# [Passage]
####################

En outre, alors que les États-Unis utilisent les dépenses comme principale mesure de la performance économique (contrairement à l’utilisation des revenus en Inde), le Bureau américain d'analyse économique (BEA) tient compte de la différence souvent importante entre les revenus et les dépenses en déclarant la moyenne des deux en tant que mesure composite. Lorsque nous appliquons la méthode du BEA aux données indiennes, le taux de croissance le plus récent passe de 7,8 % à 4,5 %, ce qui représente un net recul par rapport aux 13,1 % enregistrés entre avril et juin 2022, lorsque le rebond post-COVID-19 a déclenché la vague actuelle d'engouement pour l'Inde.
Cet engouement a toujours été en décalage avec une analyse élémentaire des données, mais il a persisté parce qu'il sert les intérêts des élites indiennes et internationales. Ces dernières préfèrent oublier que le taux de croissance du PIB de l'Inde était de 3,5 % en 2019, avant de chuter brutalement pendant la COVID, ou qu'il a de nouveau ralenti pour atteindre une moyenne de 3,5 % depuis lors, même après le rebond de 13,1 % au deuxième trimestre de l'année dernière. Les dernières données confirment non seulement le ralentissement de la croissance, mais nous alertent également sur les causes sous-jacentes : l'augmentation des inégalités et la pénurie d'emplois.
Ces inégalités se reflètent dans l'augmentation de la part des importations dans les dépenses intérieures, qui est passée de 22 % avant la COVID à 26 % aujourd’hui. Grâce à un taux de change surévalué, les riches Indiens achètent des voitures rapides, des montres dorées et des sacs à main de marque – souvent en faisant du shopping à Zurich, Milan et Singapour – alors que la grande majorité de la population a du mal à acheter les produits de première nécessité.

####################

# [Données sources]

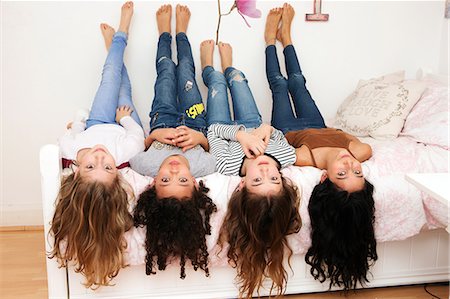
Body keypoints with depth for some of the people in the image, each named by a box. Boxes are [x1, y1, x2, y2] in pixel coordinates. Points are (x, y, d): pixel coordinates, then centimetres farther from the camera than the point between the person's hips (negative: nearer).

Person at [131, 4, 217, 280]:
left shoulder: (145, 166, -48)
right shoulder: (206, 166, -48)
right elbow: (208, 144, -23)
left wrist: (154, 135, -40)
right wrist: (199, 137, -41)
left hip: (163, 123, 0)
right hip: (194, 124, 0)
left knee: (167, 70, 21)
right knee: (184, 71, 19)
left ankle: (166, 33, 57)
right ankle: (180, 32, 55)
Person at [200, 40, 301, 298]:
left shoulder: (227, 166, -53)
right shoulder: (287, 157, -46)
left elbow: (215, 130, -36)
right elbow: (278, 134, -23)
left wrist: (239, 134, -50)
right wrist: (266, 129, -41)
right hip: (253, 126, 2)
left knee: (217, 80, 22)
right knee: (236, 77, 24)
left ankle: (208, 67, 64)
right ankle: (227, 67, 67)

####################

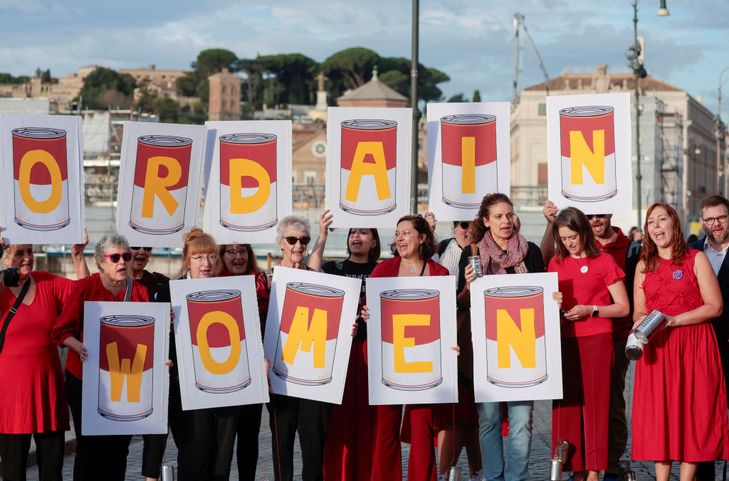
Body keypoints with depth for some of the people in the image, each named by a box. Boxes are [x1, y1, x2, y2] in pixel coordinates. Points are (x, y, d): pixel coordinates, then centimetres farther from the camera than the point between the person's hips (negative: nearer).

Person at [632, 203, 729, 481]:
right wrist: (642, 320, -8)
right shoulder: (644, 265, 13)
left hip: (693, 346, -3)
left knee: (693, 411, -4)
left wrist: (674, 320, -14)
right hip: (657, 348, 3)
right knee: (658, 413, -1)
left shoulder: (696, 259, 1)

####################

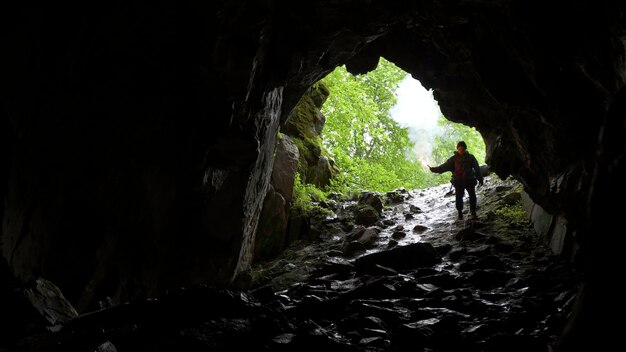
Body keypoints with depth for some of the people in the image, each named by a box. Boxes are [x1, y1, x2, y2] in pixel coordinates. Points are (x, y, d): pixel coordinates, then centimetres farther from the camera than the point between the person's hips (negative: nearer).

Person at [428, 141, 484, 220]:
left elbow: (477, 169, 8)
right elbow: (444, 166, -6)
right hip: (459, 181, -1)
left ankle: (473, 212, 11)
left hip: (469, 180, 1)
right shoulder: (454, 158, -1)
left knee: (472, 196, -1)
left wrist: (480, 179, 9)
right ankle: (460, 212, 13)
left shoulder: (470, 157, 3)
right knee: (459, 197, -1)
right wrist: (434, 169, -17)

####################

# [Tâches à réaliser]
**a.** D'après le passage, quel était le taux de croissance du PIB de l'Inde en 2019 ?
**b.** Reprenez tout ce qui va de "En outre, alors" jusqu'à "d'engouement pour l'Inde." dans le passage en substituant "redressement" à "rebond".

# [Liste des réponses]
**a.** 3,5 %

**b.**
En outre, alors que les États-Unis utilisent les dépenses comme principale mesure de la performance économique (contrairement à l’utilisation des revenus en Inde), le Bureau américain d'analyse économique (BEA) tient compte de la différence souvent importante entre les revenus et les dépenses en déclarant la moyenne des deux en tant que mesure composite. Lorsque nous appliquons la méthode du BEA aux données indiennes, le taux de croissance le plus récent passe de 7,8 % à 4,5 %, ce qui représente un net recul par rapport aux 13,1 % enregistrés entre avril et juin 2022, lorsque le redressement post-COVID-19 a déclenché la vague actuelle d'engouement pour l'Inde.